Each scale has two important properties:

  • Domain: The space values are translated from

  • Codomain: The space values are translated to

For example, in a typical scatterplot, the x scale might have the range of the data (e.g. [1, 10]) as its domain and the width of the plotting region as its codomain (e.g. [0, 800] pixels).

The scale's job is to link the domain and codomain, such that we can push values forward through the scale, first through the domain and then the codomain. This is done by translating to an intermediate range [0, 1]. For example, using the x scale above, we might first translate the value 5.5 to 0.5 (midpoint of the domain) and then translate 0.5 to 400 (midpoint of the codomain). We may also be able to reverse the process and pull values back through the scale, first through the codomain and then through the domain.

Scale, domain, and codomain each have props and defaults properties which store the relevant values. For example, for a continuous scale, props and defaults store the min and max as well as a transformation function and its inverse (trans, inv), for a discrete point scale, they store the vector of labels, their order, etc...

On scale, the props and defaults store the following properties: zero, one, scale, mult. The zero and one properties modify where the normalized domain values get placed in the codomain, and vice versa.

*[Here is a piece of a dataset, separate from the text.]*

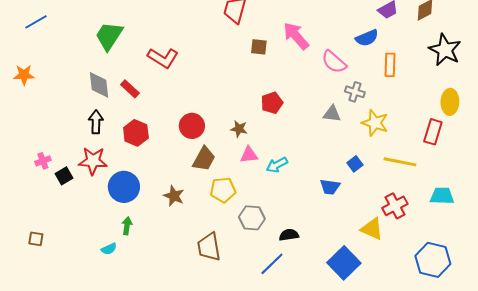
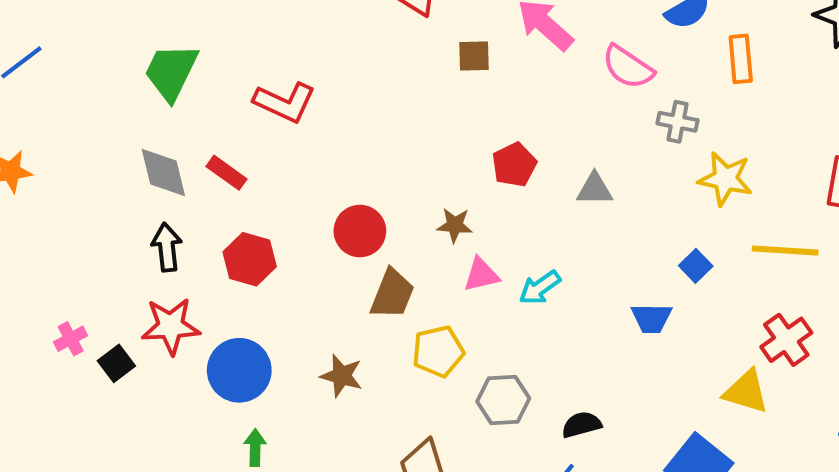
gray triangle: (332, 114) -> (595, 189), moved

Suppose our x ([1, 10], [0, 800] px) scale had zero = 0.1 and one = 0.9. Then data values get pushed to the following intermediate values:

  • The value 1 to 0.1 since 0.1 + (1 - 1) / (10 - 1) * (0.9 - 0.1) = 0.1

  • The value 2 to 0.1889 since 0.1 + (2 - 1) / (10 - 1) * (0.9 - 0.1) = 0.1889

  • The value 3 to 0.2778 since 0.1 + ((3 - 1) / (10 - 1)) * (0.9 - 0.1) = 0.2778

  • ...

  • The value 10 to 0.9 since 0.1 + ((10 - 1) / (10 - 1)) * (0.9 - 0.1) = 0.9

When those values get translated to the space of the codomain, we end up with 10% margins on each side, i.e.

  • The value 1 gets pushed to 80 pixels

  • ...

  • The value 10 gets pushed to 720 pixels

The scale and mult properties both multiply the normalized domain values. They work the same way, however, they are different semantically: scale is meant to be constant whereas mult may change dynamically, through interaction. For example, by default, in a barplot, the width scale gets assigned the scale value of 1 / k, where k is the number of categories/bars, and a mult value of 0.9. This means that each bar is 1 / k * 0.9 * [plot width in pixels] wide, and we can dynamically make it wider or narrower by pressing the +/- keys to modify the mult property (but not the scale property).